In fact, the dot product of vector u with the cross product of vectors v and w is simply a determinant:
If u= <a, b, c>, v= <d, e, f>, and w= < g, h, i> then
$$ w \cdot (v\times w)= \left|\begin{array}{ccc}a & b & c \\ d & e & f \\ g & h & i\end{array}\right| $$

so here you want to find a so that
$$ \left|\begin{array}{ccc}1 & -1 & a \\ 1 & 2 & 2a \\ 3 & -a & 9 \end{array}\right|= 0 $$

 

[GreenGoblin]

These give us the three equations:

\( \begin{array}{ccccc} \lambda & + & \mu & = & 3 \\ -\lambda&+&2 \mu & = & -a \\ \lambda a&+&2 \mu a & = & 9 \end{array} \)

Adding the first and second gives: \(\mu=1-\frac{a}{3} \),

Substituting into the first gives: \(\lambda =2+\frac{a}{3} \)

then substituting these into the third gives: \(a^2-12 a+27=0 \), so \(a=3\) or \(9\)

The \(a=3\) solution is degenerate (if gives \(\mu=0\) ) and the third vector is a multiple of the first (but they are trivially coplanar), which leaves \( a=9 \) as non-degenerate

CB

how relevant is degeneracy? as far as i am aware it has not been covered in my course and i don't thinkis needed for my purpose but thanks for the details. does this make a=3 invalid? degenerate sounds like a pejorative term i am guessing it is not good in other contexts it is not good... but then again callimg someone irrational is not usually good and irational numberrs are fine

 

[Deveno]

in this case "degenerate" means: "not fully general". for example, two lines (in a plane) don't always intersect in a point, because they might be parallel. this is a "degenerate" (special) case. the reason why a = 3 is degenerate, is it makes two of the vectors collinear (namely, (1,-1,3) and (3,-3,9)), so that all 3 vectors cannot help but be co-planar.

often, a "degenerate" case is one where "something" is 0: for example a point is a degenerate circle, because it has 0 radius.

see: http://en.wikipedia.org/wiki/Degeneracy_(mathematics)

 

[GreenGoblin]

in this case "degenerate" means: "not fully general". for example, two lines (in a plane) don't always intersect in a point, because they might be parallel. this is a "degenerate" (special) case. the reason why a = 3 is degenerate, is it makes two of the vectors collinear (namely, (1,-1,3) and (3,-3,9)), so that all 3 vectors cannot help but be co-planar.

often, a "degenerate" case is one where "something" is 0: for example a point is a degenerate circle, because it has 0 radius.

see: http://en.wikipedia.org/wiki/Degeneracy_(mathematics)

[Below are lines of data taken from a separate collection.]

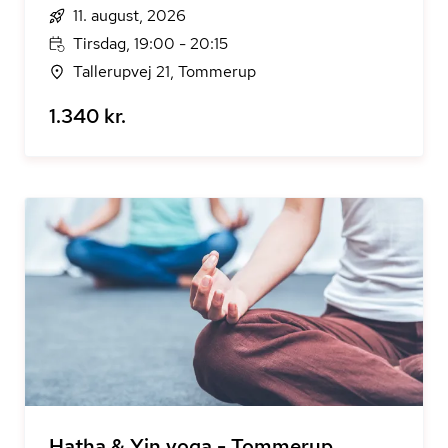
11. august, 2026
Tirsdag, 19:00 - 20:15
Tallerupvej 21, Tommerup
1.340 kr.
Hatha & Yin yoga - Tommerup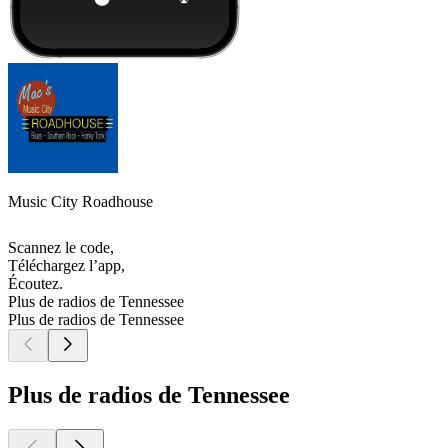
Music City Roadhouse
Scannez le code,
Téléchargez l’app,
Écoutez.
Plus de radios de Tennessee
Plus de radios de Tennessee
Plus de radios de Tennessee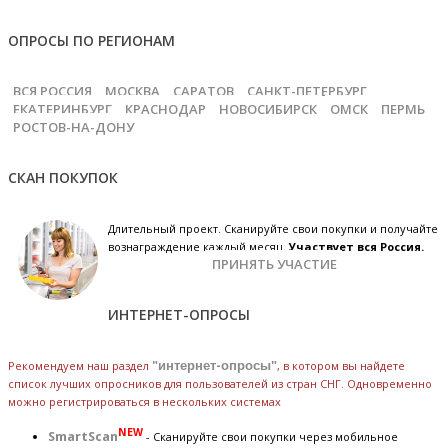
ОПРОСЫ ПО РЕГИОНАМ
ВСЯ РОССИЯ
МОСКВА
САРАТОВ
САНКТ-ПЕТЕРБУРГ
ЕКАТЕРИНБУРГ
КРАСНОДАР
НОВОСИБИРСК
ОМСК
ПЕРМЬ
РОСТОВ-НА-ДОНУ
СКАН ПОКУПОК
Длительный проект. Сканируйте свои покупки и получайте
вознаграждение каждый месяц.
Участвует вся Россия.
ПРИНЯТЬ УЧАСТИЕ
ИНТЕРНЕТ-ОПРОСЫ
Рекомендуем наш раздел
"интернет-опросы"
, в котором вы найдете
список лучших опросников для пользователей из стран СНГ. Одновременно
можно регистрироваться в нескольких системах
NEW
SmartScan
- Сканируйте свои покупки через мобильное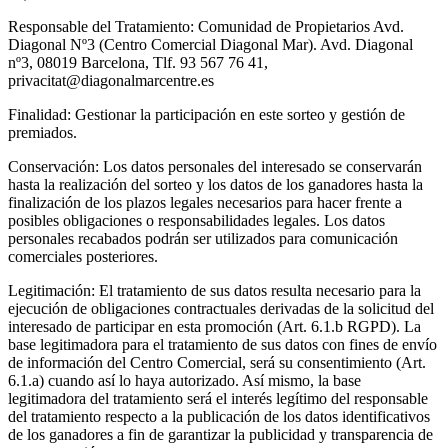
Responsable del Tratamiento: Comunidad de Propietarios Avd.
Diagonal Nº3 (Centro Comercial Diagonal Mar). Avd. Diagonal
nº3, 08019 Barcelona, Tlf. 93 567 76 41,
privacitat@diagonalmarcentre.es
Finalidad: Gestionar la participación en este sorteo y gestión de
premiados.
Conservación: Los datos personales del interesado se conservarán
hasta la realización del sorteo y los datos de los ganadores hasta la
finalización de los plazos legales necesarios para hacer frente a
posibles obligaciones o responsabilidades legales. Los datos
personales recabados podrán ser utilizados para comunicación
comerciales posteriores.
Legitimación: El tratamiento de sus datos resulta necesario para la
ejecución de obligaciones contractuales derivadas de la solicitud del
interesado de participar en esta promoción (Art. 6.1.b RGPD). La
base legitimadora para el tratamiento de sus datos con fines de envío
de información del Centro Comercial, será su consentimiento (Art.
6.1.a) cuando así lo haya autorizado. Así mismo, la base
legitimadora del tratamiento será el interés legítimo del responsable
del tratamiento respecto a la publicación de los datos identificativos
de los ganadores a fin de garantizar la publicidad y transparencia de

ok, so, is it still a valid solution?

 

[CaptainBlack]

how relevant is degeneracy? as far as i am aware it has not been covered in my course and i don't thinkis needed for my purpose but thanks for the details. does this make a=3 invalid? degenerate sounds like a pejorative term i am guessing it is not good in other contexts it is not good... but then again callimg someone irrational is not usually good and irational numberrs are fine

In this case degeneracy implies one of the vectors is a multiple of the other, so effectively you have only two vectors, which are trivially coplanar since two vectors define a plane.

CB

 

[Deveno]

yes, it is still a valid solution.

 

[HallsofIvy]

Any two vectors determine two lines through the origin which will then define a single plane. The "generic" case is that a third vector will then give a set that will span three dimensions. The case where the three vectors span only two dimensions or one are "degenerate". Note that if all three vectors span a single line (so any vector of the three is a multiple of one other vector) that line lies in one plan so they still lie in a single plane.